How does a crop model calibrated to national yield data perform on the field scale?

Livia Rasche, Ruth Sos Del Diego


Crop models used as parts of integrated assessments often need to be run on regional, national and global scales. Calibration is an important step in the application procedure, yet on scales like this the process needs to be simplified in order to meet data requirements and computational limits. The question arises if a model calibrated in such a “simple” fashion still performs adequately at field scale, and if parameters not calibrated in the process can nevertheless be used with some confidence in later stages of the assessment.

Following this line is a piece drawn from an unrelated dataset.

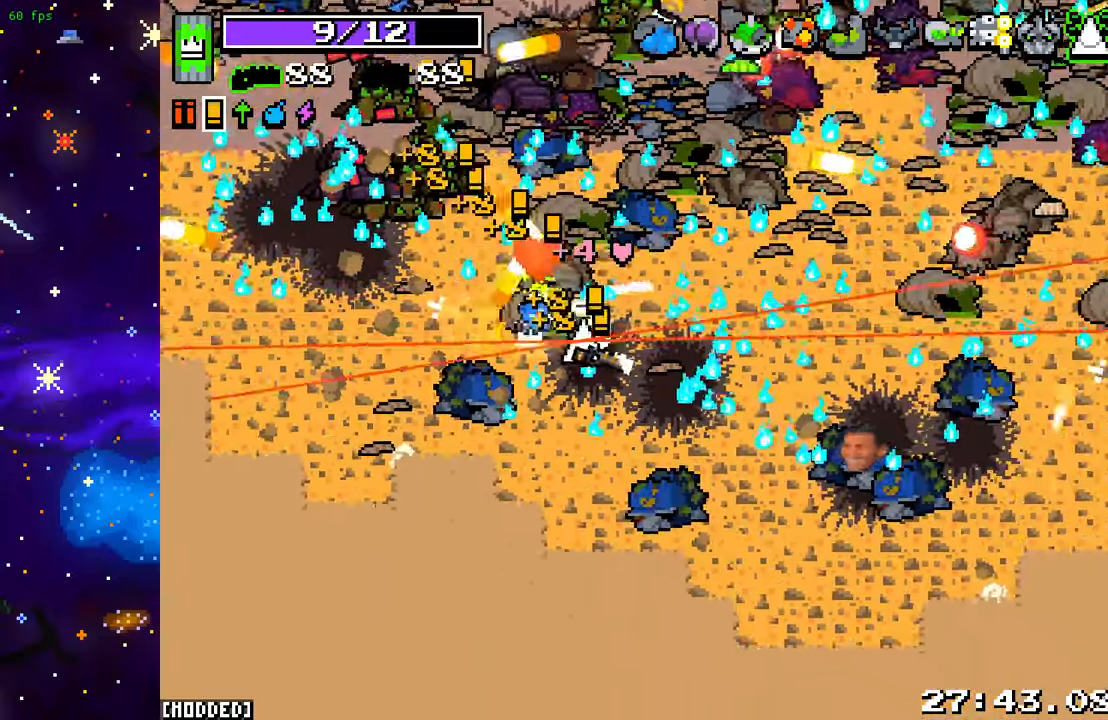
{"buttons": [], "left_stick": "right", "right_stick": "right", "events": [[117, "left_stick", "right"], [250, "right_stick", "right"]]}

To answer this question, we applied the crop model EPIC to the simulation of sugarcane in Sao Paulo, Brazil. We once calibrated the model using Bayesian calibration to data on yield, aboveground biomass, and root weight measured in four years on two field trials in Sao Paulo. For the second calibration we used a simplified approach and calibrated the model only to FAOSTAT yield data for the whole of Brazil. Both calibrated models were applied to the simulation of stalk yield, aboveground biomass and root weight on a third field trial, and to the simulation of mean yields in Sao Paulo.

The results showed that both models were able to adequately depict yields on both scales, but that the model calibrated to only national yield data was not able to accurately simulate root biomass, and to a lesser degree aboveground biomass.

We conclude that a simplified calibration performs adequately on both scales, but that non-calibrated parameters may only be used with caution.